BEGIN PROVIDED MATERIAL
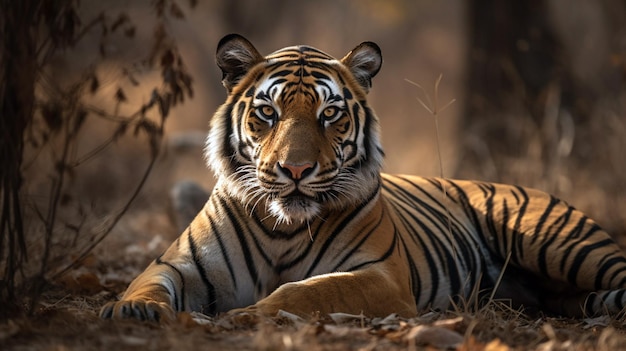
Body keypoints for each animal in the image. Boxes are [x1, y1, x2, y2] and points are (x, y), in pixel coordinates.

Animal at [98, 34, 626, 324]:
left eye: (329, 114)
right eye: (268, 113)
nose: (295, 170)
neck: (282, 228)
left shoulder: (380, 277)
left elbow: (308, 290)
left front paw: (248, 314)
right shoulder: (180, 264)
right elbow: (147, 284)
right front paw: (132, 310)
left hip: (557, 242)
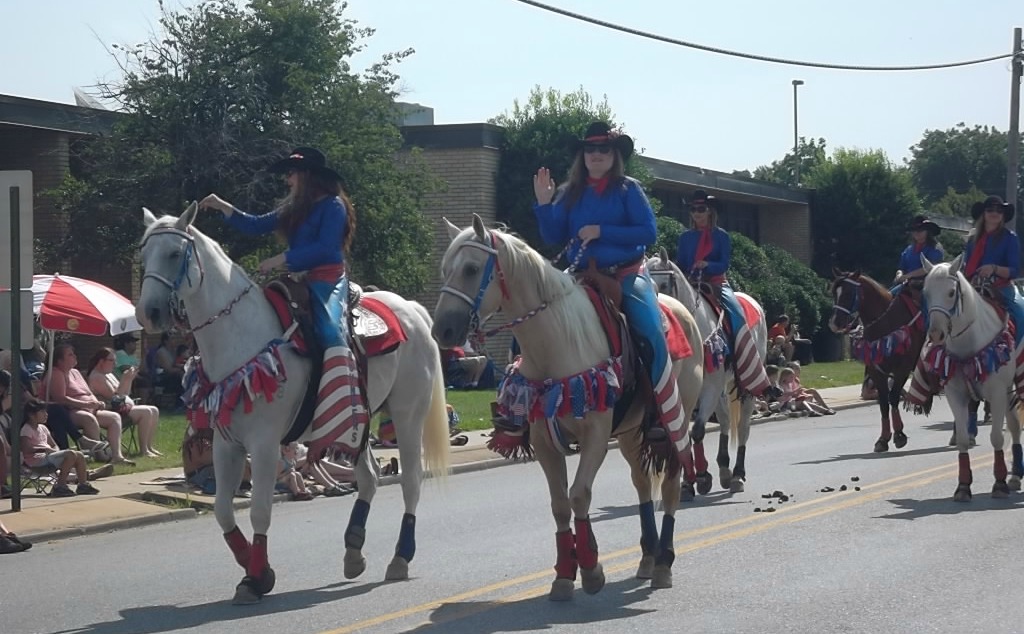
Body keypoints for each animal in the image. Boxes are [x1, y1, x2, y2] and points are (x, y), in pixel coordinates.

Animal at [135, 204, 448, 606]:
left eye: (175, 254)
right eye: (144, 255)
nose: (149, 313)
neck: (244, 337)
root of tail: (412, 310)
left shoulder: (264, 444)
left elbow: (259, 511)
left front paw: (255, 578)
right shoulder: (226, 443)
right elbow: (222, 510)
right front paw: (253, 565)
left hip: (408, 413)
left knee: (410, 481)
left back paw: (400, 558)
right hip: (355, 426)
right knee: (369, 478)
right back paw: (353, 551)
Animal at [432, 217, 704, 602]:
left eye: (471, 268)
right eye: (445, 269)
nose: (442, 329)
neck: (556, 342)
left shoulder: (595, 436)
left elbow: (579, 494)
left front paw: (591, 569)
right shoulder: (545, 443)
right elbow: (560, 504)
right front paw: (563, 575)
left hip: (673, 421)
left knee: (670, 486)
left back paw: (664, 563)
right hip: (630, 433)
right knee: (641, 483)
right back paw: (648, 557)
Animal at [651, 247, 765, 501]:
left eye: (663, 285)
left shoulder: (709, 388)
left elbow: (697, 431)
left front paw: (701, 477)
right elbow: (683, 435)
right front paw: (689, 482)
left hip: (745, 386)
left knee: (743, 427)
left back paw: (737, 475)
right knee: (724, 420)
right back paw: (724, 469)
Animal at [827, 270, 925, 454]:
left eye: (849, 293)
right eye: (833, 292)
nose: (835, 323)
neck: (887, 322)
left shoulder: (902, 368)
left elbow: (893, 397)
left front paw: (899, 435)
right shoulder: (877, 371)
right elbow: (884, 403)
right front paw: (883, 439)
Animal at [925, 255, 1019, 503]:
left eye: (951, 293)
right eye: (926, 292)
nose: (936, 334)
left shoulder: (997, 393)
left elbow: (996, 437)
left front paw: (999, 483)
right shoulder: (955, 395)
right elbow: (962, 439)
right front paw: (963, 486)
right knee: (1015, 426)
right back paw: (1017, 476)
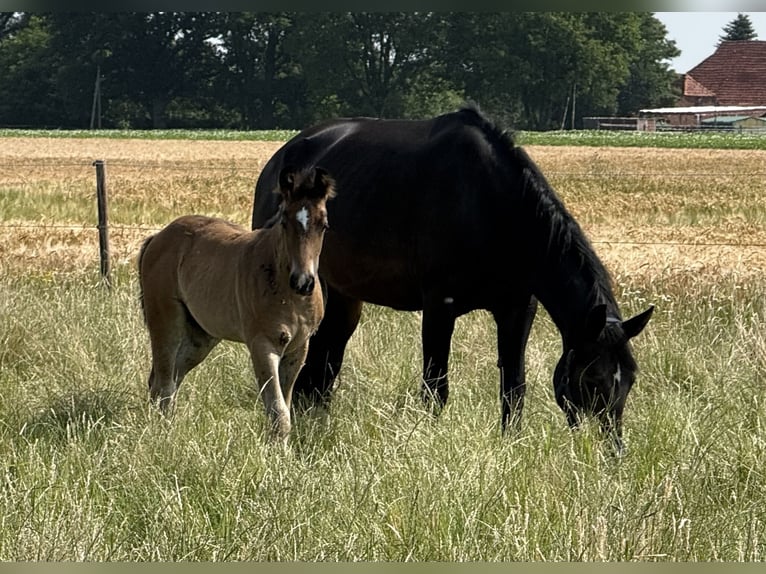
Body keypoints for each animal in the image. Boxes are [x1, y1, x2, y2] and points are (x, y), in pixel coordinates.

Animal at [138, 166, 335, 442]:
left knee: (168, 379)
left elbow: (285, 408)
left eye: (324, 225)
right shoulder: (262, 345)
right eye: (284, 222)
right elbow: (278, 411)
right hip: (166, 322)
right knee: (163, 382)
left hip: (201, 336)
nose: (303, 281)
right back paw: (163, 436)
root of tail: (158, 237)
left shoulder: (298, 348)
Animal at [251, 105, 653, 452]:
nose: (612, 451)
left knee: (323, 367)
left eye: (631, 379)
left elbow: (514, 389)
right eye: (592, 379)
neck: (496, 207)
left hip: (343, 296)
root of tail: (282, 157)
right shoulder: (438, 308)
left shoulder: (517, 310)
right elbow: (435, 388)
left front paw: (510, 446)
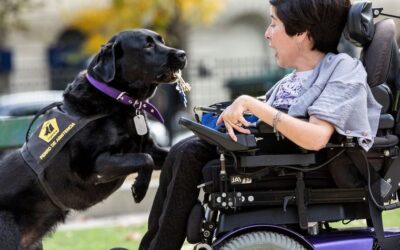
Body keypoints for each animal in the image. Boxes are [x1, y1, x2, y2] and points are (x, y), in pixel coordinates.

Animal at [0, 28, 186, 250]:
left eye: (162, 41)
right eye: (147, 45)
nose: (183, 54)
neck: (117, 100)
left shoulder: (149, 148)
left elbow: (168, 153)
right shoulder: (93, 166)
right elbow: (144, 160)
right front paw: (139, 189)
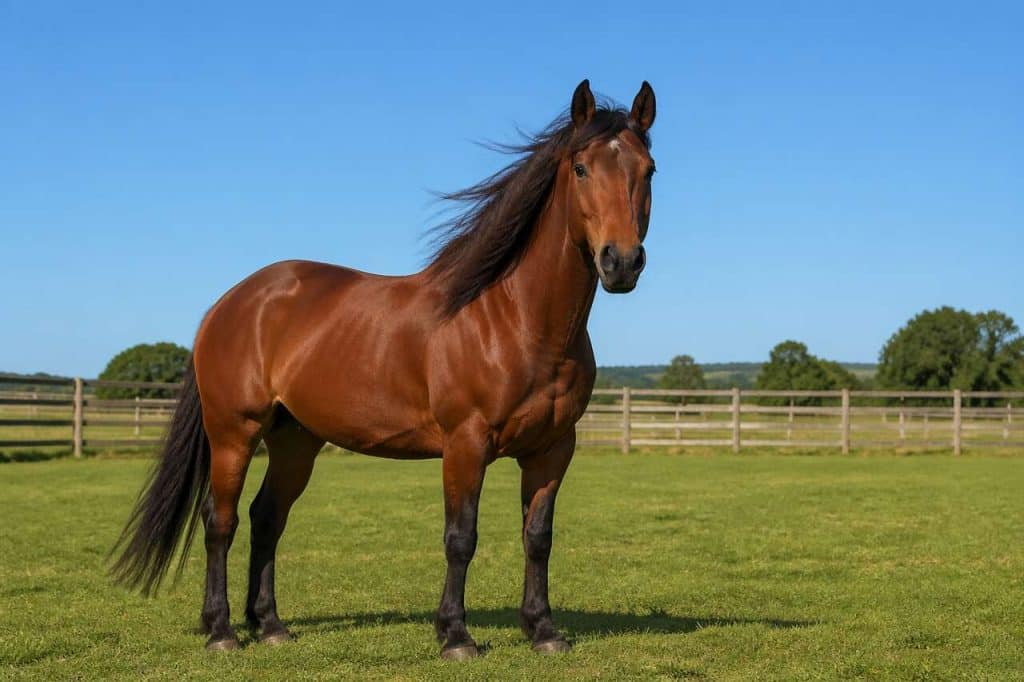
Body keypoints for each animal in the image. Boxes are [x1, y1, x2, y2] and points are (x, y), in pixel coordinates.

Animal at [112, 79, 657, 659]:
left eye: (648, 170)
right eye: (580, 168)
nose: (621, 261)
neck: (515, 319)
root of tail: (229, 304)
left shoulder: (553, 449)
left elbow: (538, 538)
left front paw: (543, 630)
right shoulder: (465, 444)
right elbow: (461, 538)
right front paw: (455, 635)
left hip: (295, 441)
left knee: (267, 518)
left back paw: (272, 626)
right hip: (234, 432)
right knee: (222, 521)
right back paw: (221, 631)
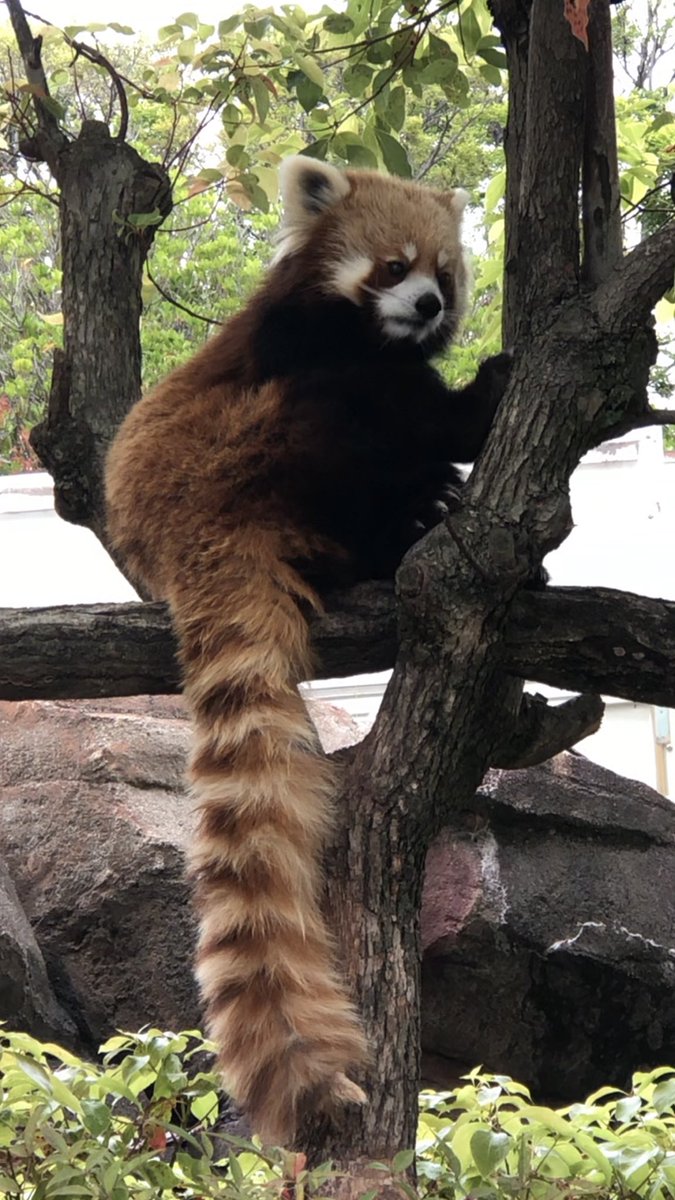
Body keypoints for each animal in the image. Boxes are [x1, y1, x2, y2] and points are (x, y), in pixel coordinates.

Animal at [102, 154, 506, 1147]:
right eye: (394, 266)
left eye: (444, 273)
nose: (428, 307)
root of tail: (190, 539)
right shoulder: (302, 341)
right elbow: (402, 402)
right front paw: (481, 395)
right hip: (249, 451)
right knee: (355, 432)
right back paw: (414, 507)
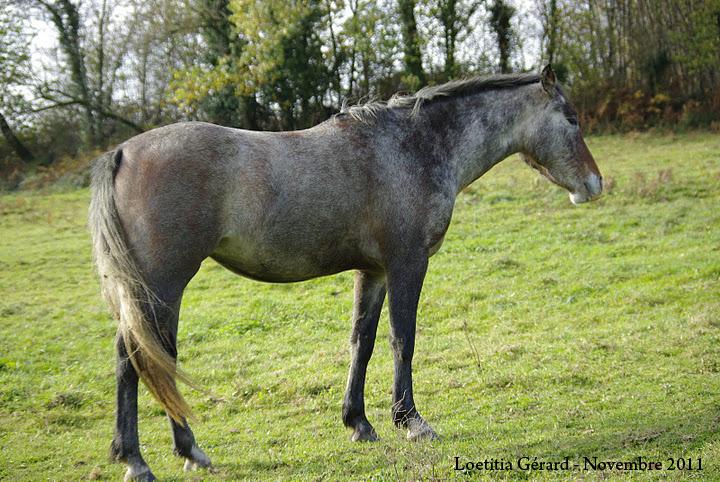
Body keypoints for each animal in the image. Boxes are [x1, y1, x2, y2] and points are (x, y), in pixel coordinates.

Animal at [89, 65, 602, 480]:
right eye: (571, 118)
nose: (594, 185)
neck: (412, 147)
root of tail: (122, 153)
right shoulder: (408, 263)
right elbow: (403, 338)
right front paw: (412, 422)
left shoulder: (373, 271)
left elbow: (363, 341)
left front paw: (359, 423)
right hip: (161, 286)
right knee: (137, 358)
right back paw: (145, 459)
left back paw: (173, 453)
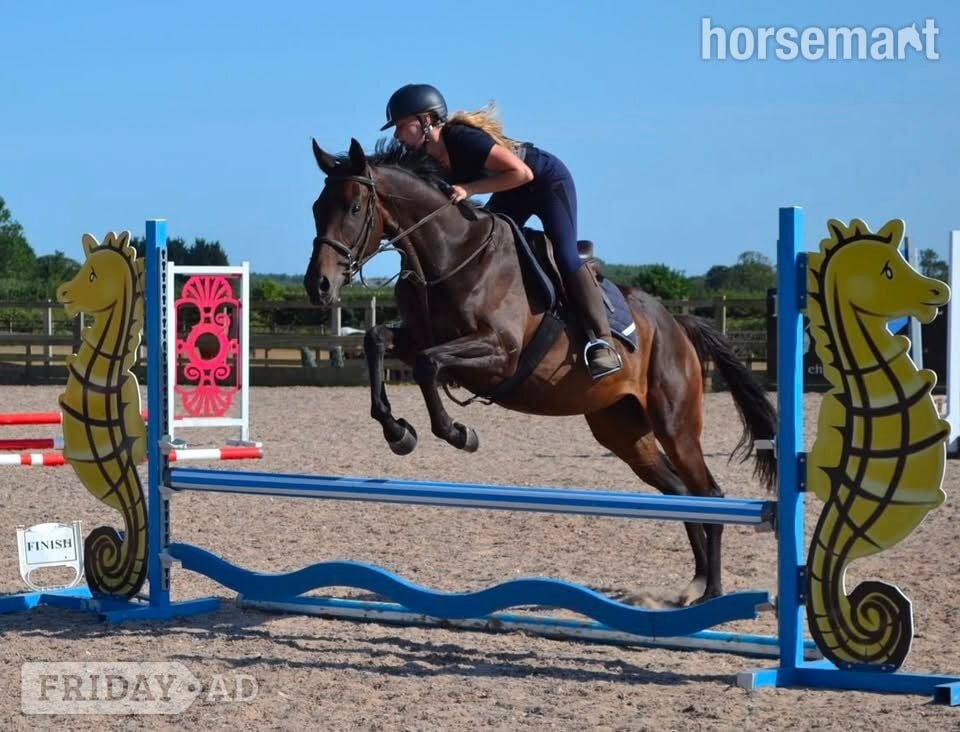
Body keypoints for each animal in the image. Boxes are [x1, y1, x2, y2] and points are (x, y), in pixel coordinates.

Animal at [304, 137, 777, 606]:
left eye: (354, 208)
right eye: (316, 207)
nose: (317, 286)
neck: (448, 256)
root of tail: (676, 323)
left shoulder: (500, 353)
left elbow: (428, 365)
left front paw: (457, 432)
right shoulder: (417, 338)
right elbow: (376, 340)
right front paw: (397, 431)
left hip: (675, 423)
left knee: (708, 493)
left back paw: (713, 590)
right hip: (623, 430)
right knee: (680, 493)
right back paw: (695, 584)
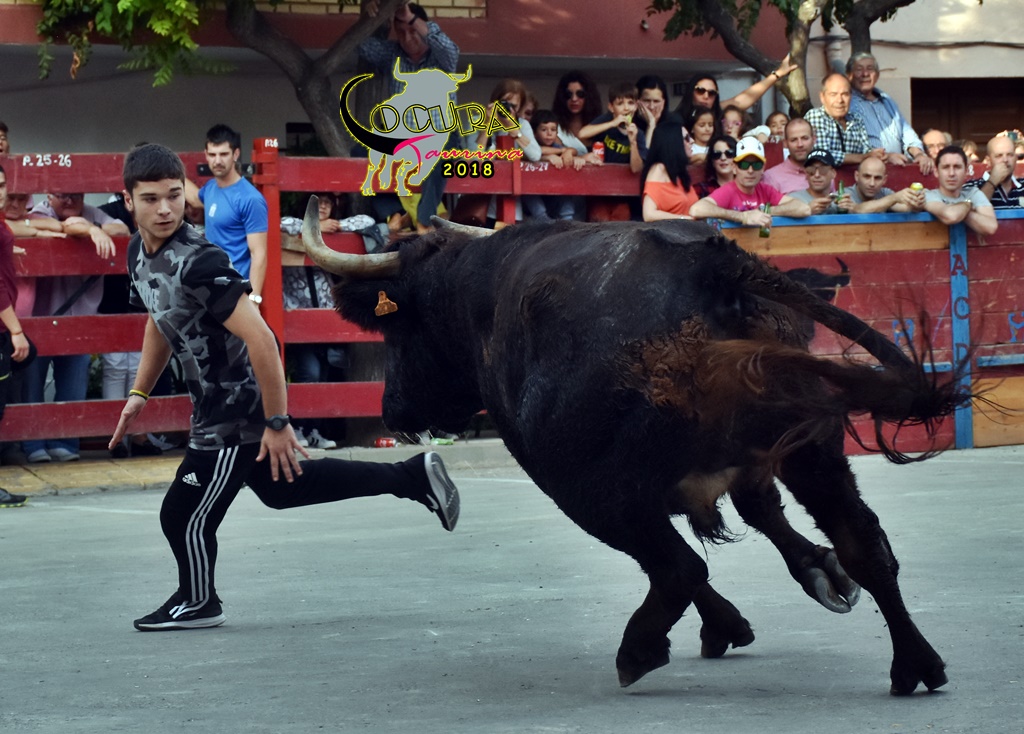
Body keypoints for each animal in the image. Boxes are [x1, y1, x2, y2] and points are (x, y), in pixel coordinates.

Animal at [300, 200, 968, 696]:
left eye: (396, 327)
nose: (392, 408)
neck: (474, 294)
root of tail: (713, 270)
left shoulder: (580, 475)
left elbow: (678, 553)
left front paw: (728, 623)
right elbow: (760, 514)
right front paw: (815, 572)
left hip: (587, 484)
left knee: (677, 565)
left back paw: (640, 648)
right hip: (814, 449)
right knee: (862, 542)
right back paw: (916, 664)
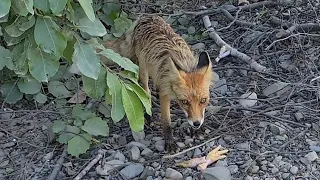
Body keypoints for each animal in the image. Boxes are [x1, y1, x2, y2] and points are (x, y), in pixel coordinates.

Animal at [104, 14, 212, 151]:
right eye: (184, 102)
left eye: (203, 100)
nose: (196, 123)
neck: (184, 63)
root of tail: (145, 17)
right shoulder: (165, 94)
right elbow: (166, 120)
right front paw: (169, 141)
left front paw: (195, 130)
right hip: (143, 68)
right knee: (145, 91)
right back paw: (148, 114)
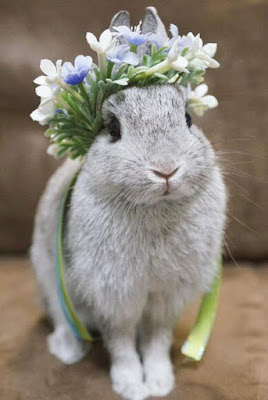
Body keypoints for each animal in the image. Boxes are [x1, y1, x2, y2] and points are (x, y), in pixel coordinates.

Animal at [31, 6, 226, 400]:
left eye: (188, 118)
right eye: (113, 129)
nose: (166, 170)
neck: (154, 209)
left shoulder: (165, 298)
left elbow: (156, 340)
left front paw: (160, 382)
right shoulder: (114, 295)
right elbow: (120, 342)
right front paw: (131, 385)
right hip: (48, 274)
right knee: (61, 317)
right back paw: (68, 350)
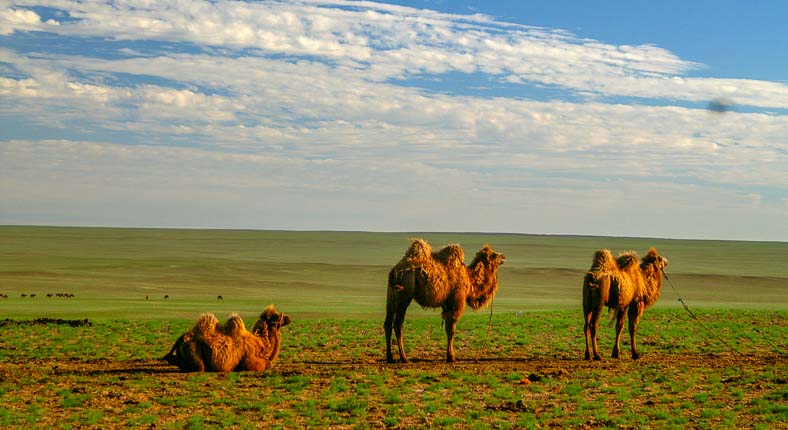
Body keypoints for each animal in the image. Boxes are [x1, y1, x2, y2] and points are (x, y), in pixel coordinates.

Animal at [163, 304, 292, 372]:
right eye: (276, 315)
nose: (289, 318)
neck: (262, 344)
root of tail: (183, 337)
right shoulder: (249, 361)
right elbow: (263, 365)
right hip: (193, 351)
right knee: (199, 367)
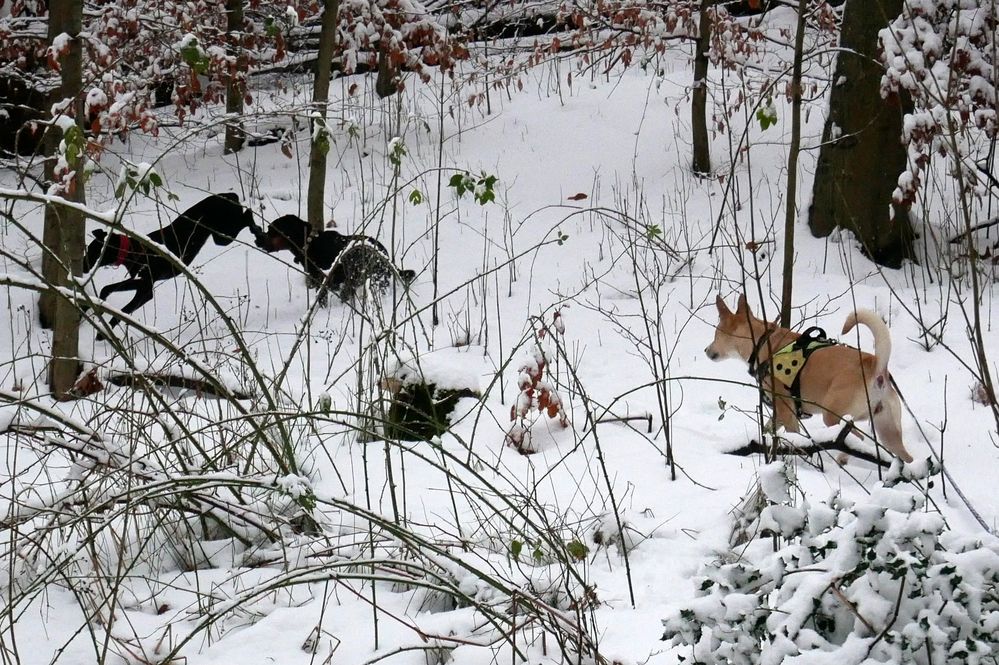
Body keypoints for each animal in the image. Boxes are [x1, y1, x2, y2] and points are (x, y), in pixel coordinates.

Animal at [83, 193, 260, 330]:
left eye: (92, 252)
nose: (83, 266)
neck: (131, 249)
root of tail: (231, 195)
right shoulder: (142, 281)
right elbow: (107, 289)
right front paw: (93, 306)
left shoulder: (146, 290)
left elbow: (124, 310)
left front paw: (103, 333)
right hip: (221, 235)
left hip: (223, 234)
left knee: (247, 216)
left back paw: (256, 228)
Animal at [258, 214, 418, 302]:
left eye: (271, 230)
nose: (258, 241)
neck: (309, 243)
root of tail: (385, 253)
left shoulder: (322, 281)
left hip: (375, 277)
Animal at [704, 296, 916, 462]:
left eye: (716, 333)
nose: (706, 350)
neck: (763, 342)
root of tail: (876, 365)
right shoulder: (779, 415)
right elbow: (768, 430)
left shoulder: (786, 411)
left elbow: (792, 438)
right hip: (887, 428)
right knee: (905, 457)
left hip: (832, 416)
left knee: (857, 439)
END PROVIDED MATERIAL
EXERCISE REQUIREMENTS: Start with the line above that contains "right eye: (571, 118)" and stop after the line that contains "left back paw: (173, 453)". Output those lines exactly, and only those.

SOLUTION FOR THIS PROBLEM:
right eye: (571, 118)
nose: (594, 185)
neck: (412, 147)
root of tail: (122, 153)
right shoulder: (408, 263)
right elbow: (403, 338)
right front paw: (412, 422)
left shoulder: (373, 271)
left elbow: (363, 341)
left front paw: (359, 423)
right hip: (161, 286)
right knee: (137, 358)
right back paw: (145, 459)
left back paw: (173, 453)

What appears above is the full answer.